Making Sense of Medicare Open Enrollment

The Do's and Don'ts of Picking a Plan

Medicare Open Enrollment
Choose the right plan for you during Open Enrolllment. hh5800/E+/Getty Images

From October 15 to December 7 every year, the Centers for Medicare and Medicaid gives you free reign to change your Medicare coverage. Take advantage of Medicare's Open Enrollment Period or you could be stuck with your plan for the coming year, premiums and all.

What You Can Do During Open Enrollment

Open Enrollment is your time to pick the Medicare plan that gives you the best coverage for the best price.

Here are your different options.

You can change from Original Medicare to Medicare Advantage.

  • You can switch from Original Medicare (Parts A and B) to a Medicare Advantage plan (Part C).
  • You can switch from Original Medical to a Medicare Advantage Plan with Part D coverage (an MA-PD plan).
  • You can switch from Original Medicare with a Part D plan to a Medicare Advantage Plan.
  • You can switch from Original Medical with a Part D plan to an MA-PD plan.

You can change from Medicare Advantage to Original Medicare.

  • You can switch from a Medicare Advantage plan to Original Medicare. 
  • You can switch from a Medicare Advantage plan to Original Medicare with a Part D plan. 
  • You can switch from an MA-PD plan to Original Medicare. 
  • You can switch from an MA-PD plan to Original Medicare with a Part D plan. 

You can change from Medicare Advantage to Medicare Advantage.

  • You can change from one Medicare Advantage plan to another Medicare Advantage plan.
  • You can change from a Medicare Advantage plan to an MA-PD plan.
  • You can change from one MA-PD plan to another MA-PD plan.
  • You can change from an MA-PD plan to a Medicare Advantage plan.   

You can change your prescription drug coverage.

  • You can sign up for a Part D plan.
  • You can switch from one Part D plan to another Part D plan.
  • You can cancel your Part D coverage.

What You Cannot Do During Open Enrollment

Open Enrollment has its limits. You cannot enroll in Original Medicare for the first time or sign up for Part B, even if you already have Part A. You need to sign up for these during your Initial Enrollment Period. This would be when you turn 65 years old (the enrollment period begins three months before and end three months after your 65th birthday) or when you lose coverage under a health plan sponsored by an employer that employs at least 20 full-time employees (the enrollment period extends eight months from the time you leave your job or lose that health coverage, whichever comes first).

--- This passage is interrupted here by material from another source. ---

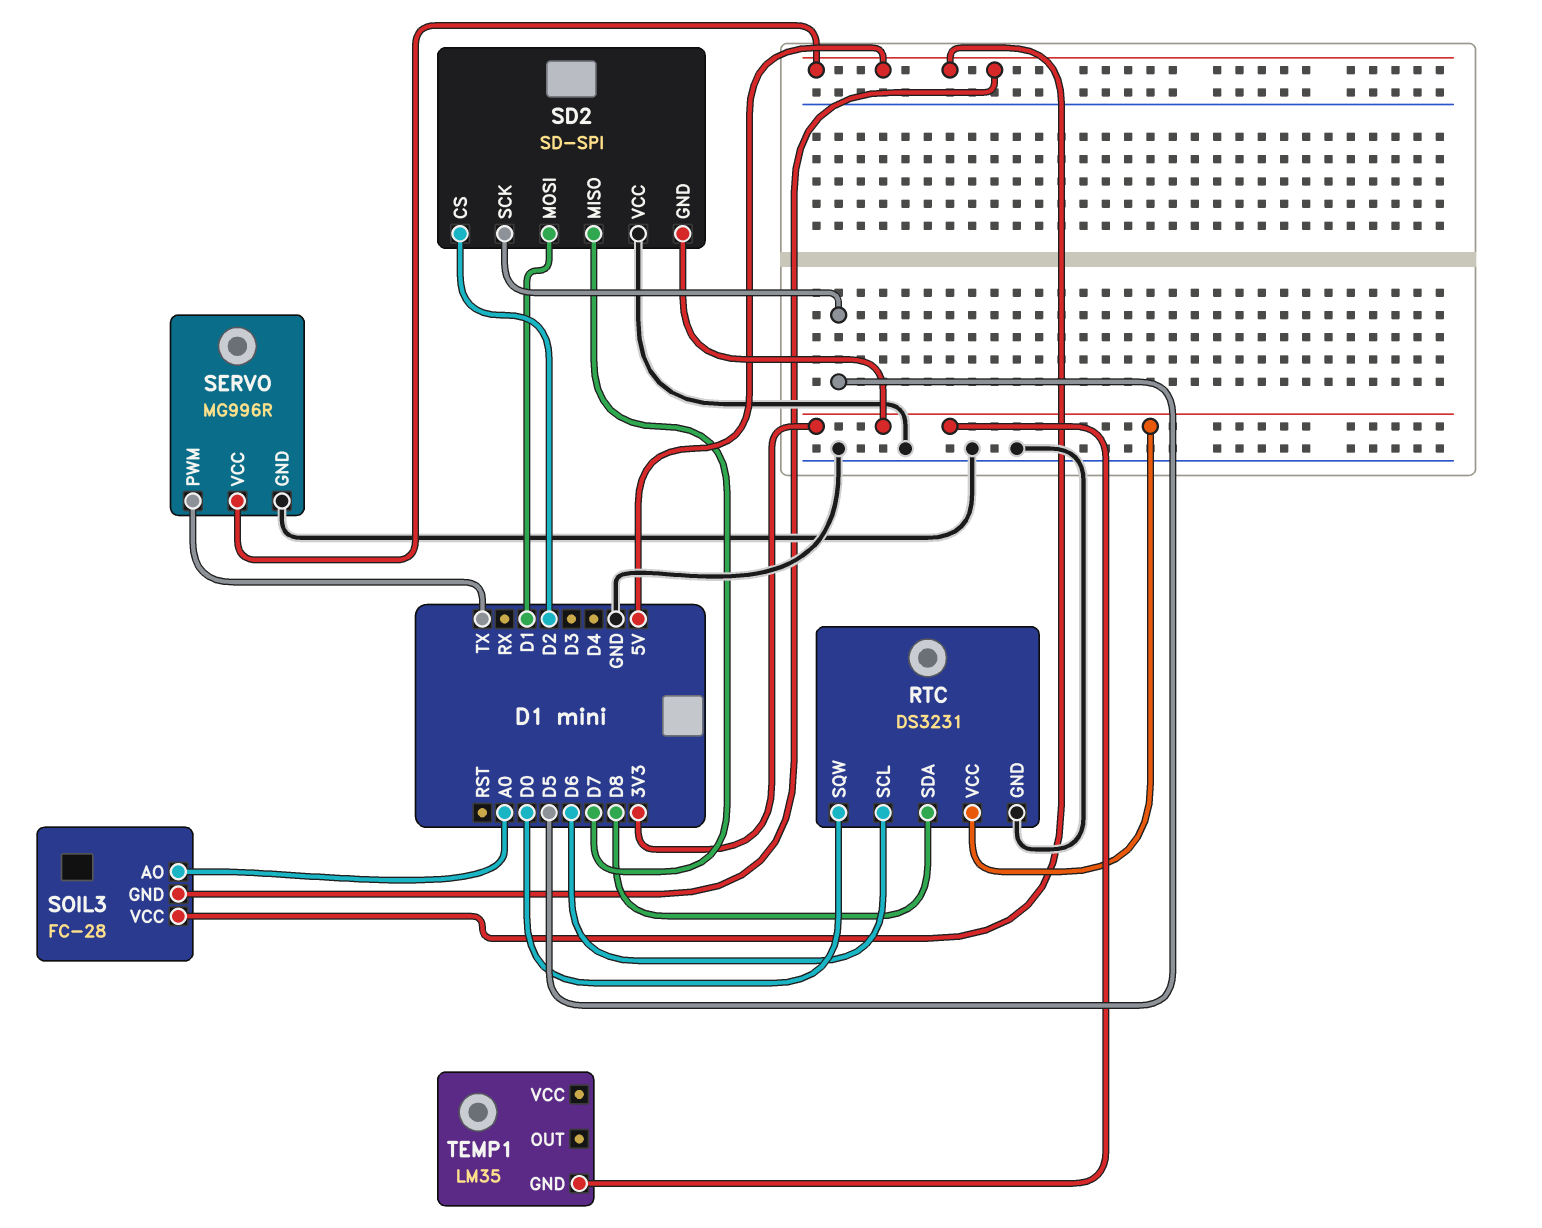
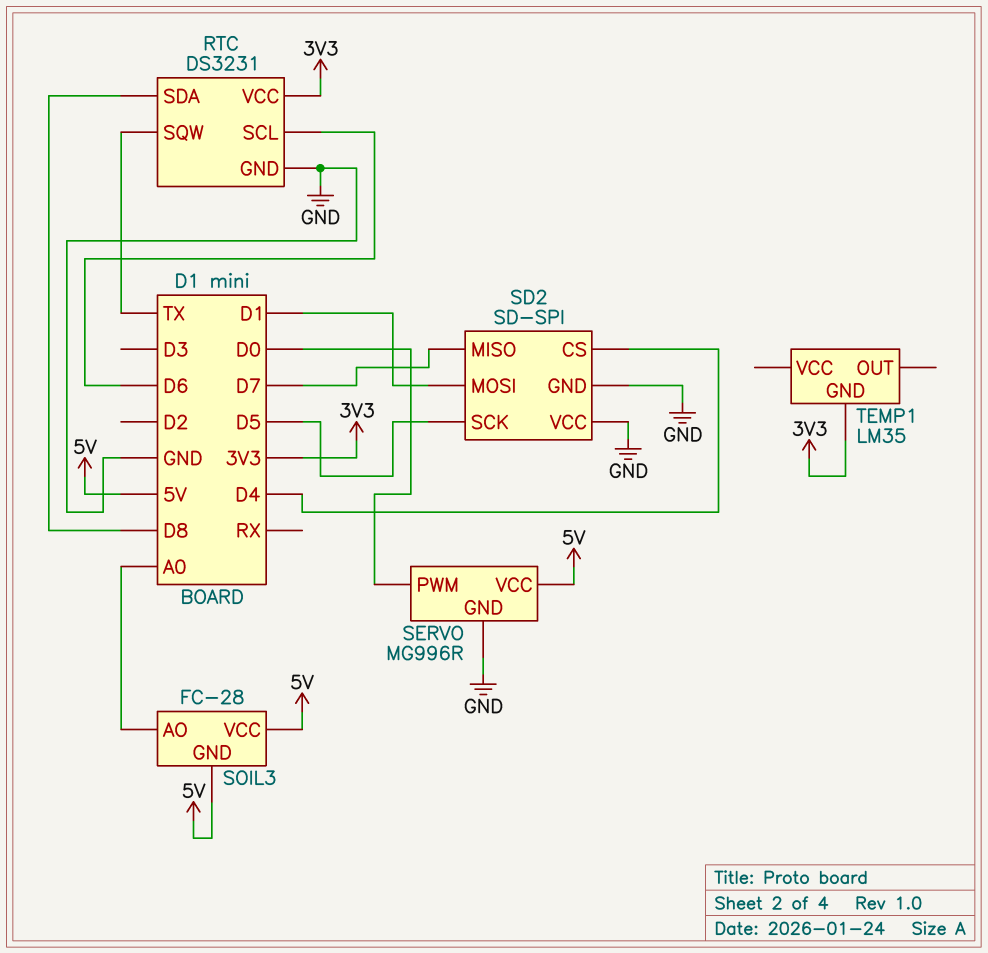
RTC pin SQW: D0 -> TX
SD2 pin CS: D2 -> D4
SD2 pin GND: 3V3 -> GND
SERVO pin PWM: TX -> D0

If you miss your Initial Enrollment Period, you need to wait until the General Enrollment Period to sign up for Part A and/or Part B. The General Enrollment Period happens once a year from January 1 to March 31.

What You Should Do During Open Enrollment

Do not assume your current plan is the best plan for you. Too many seniors fall victim to convenience and take the easy route when a change in plans could mean better, more affordable care.

 Costs change. Coverage changes. Your health changes. It is in your best interest to do a little shopping around every year.

If you are not sure where to turn to for help, you can compare different plans at medicare.gov/find-a-plan. You may also consider reaching out to your State Health Insurance Assistance Program (SHIP) for advice.